En una decisión alineada con las expectativas de los analistas, el Consejo del Banco Central acordó este martes reducir la Tasa de Política Monetaria (TPM) en 25 puntos base, situándola en 4,5%. El ajuste, aprobado por la unanimidad de sus consejeros, marca el segundo recorte en lo que va del año y sitúa el interés rector en su punto más bajo en casi cuatro años, niveles que no se veían desde enero de 2022.

La determinación de la entidad presidida por Rosanna Costa ratifica la recomendación previa del Grupo de Política Monetaria (GPM), que ya había sugerido esta rebaja tras observar una desaceleración de la inflación más acelerada de lo previsto en septiembre.

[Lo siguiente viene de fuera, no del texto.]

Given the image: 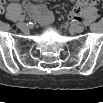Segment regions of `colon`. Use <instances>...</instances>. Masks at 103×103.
I'll use <instances>...</instances> for the list:
<instances>
[{
  "instance_id": "1",
  "label": "colon",
  "mask_w": 103,
  "mask_h": 103,
  "mask_svg": "<svg viewBox=\"0 0 103 103\" xmlns=\"http://www.w3.org/2000/svg\"><path fill=\"white\" fill-rule=\"evenodd\" d=\"M97 1L94 0H83V1H79L76 3V5L74 6L73 10H72V15L74 17H79L82 10L89 5H96Z\"/></svg>"
}]
</instances>
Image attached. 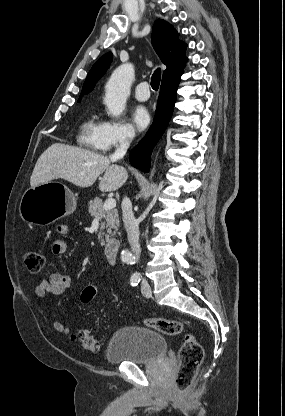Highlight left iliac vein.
Here are the masks:
<instances>
[{"label":"left iliac vein","mask_w":285,"mask_h":416,"mask_svg":"<svg viewBox=\"0 0 285 416\" xmlns=\"http://www.w3.org/2000/svg\"><path fill=\"white\" fill-rule=\"evenodd\" d=\"M141 291H142L143 295H144L145 297H147V298H149V297L151 296V294H152V292H151V288H150V285H149V283H148V282H146V281H143V282L141 283Z\"/></svg>","instance_id":"left-iliac-vein-1"}]
</instances>
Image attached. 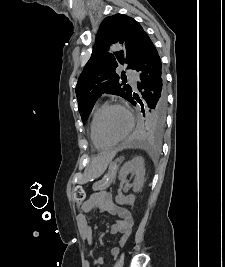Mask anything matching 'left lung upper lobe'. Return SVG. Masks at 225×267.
<instances>
[{
  "instance_id": "5c2ea615",
  "label": "left lung upper lobe",
  "mask_w": 225,
  "mask_h": 267,
  "mask_svg": "<svg viewBox=\"0 0 225 267\" xmlns=\"http://www.w3.org/2000/svg\"><path fill=\"white\" fill-rule=\"evenodd\" d=\"M146 35L135 19L123 14L106 17L101 23L91 58L85 65L76 86L82 121L87 119L95 101L103 93L119 95L130 100L132 89L124 82L119 83L116 68L124 64L128 65V69L135 68ZM115 42L124 44L125 52L109 53V46ZM164 123L165 118H156L151 111L146 110V128L149 132L160 134Z\"/></svg>"
}]
</instances>
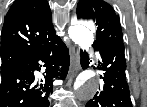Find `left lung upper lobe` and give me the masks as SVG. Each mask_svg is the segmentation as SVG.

Según el ente emisor, bajo el escenario actual, se espera que la inflación converja a la meta del 3% durante el primer trimestre de 2026.

ESCENARIOS INTERNO Y EXTERNO

En su análisis, el Banco Central destacó una mejora en las condiciones financieras globales, resaltando el buen desempeño de las bolsas internacionales y el repunte del precio del cobre, que ha superado la barrera de los US$5 la libra. No obstante, el organismo advirtió que los riesgos globales permanecen elevados, por lo que no descarta posibles deterioros abruptos en la estabilidad financiera externa.

En el plano local, el Consejo observó una apreciación del peso chileno y una recuperación incipiente en la cartera de crédito comercial. Respecto a la actividad económica, el banco señaló que se ha mantenido en línea con lo proyectado, aunque puso una nota de cautela sobre el mercado laboral: si bien la desocupación ha disminuido, la creación de nuevos puestos de trabajo se mantiene «acotada».

FUTUROS MOVIMIENTOS

El Banco Central reafirmó su compromiso de conducir la política monetaria con flexibilidad para asegurar la estabilidad de precios en un horizonte de dos años. Los próximos movimientos de la tasa dependerán estrictamente de la evolución del escenario macroeconómico y de que los riesgos para la convergencia inflacionaria sigan reduciéndose.

Este recorte representa un respiro para el mercado financiero y los sectores productivos, en un contexto donde el crédito comienza a mostrar tímidas señales de reactivación tras meses de estancamiento. (NP-Gemini-La Tercera)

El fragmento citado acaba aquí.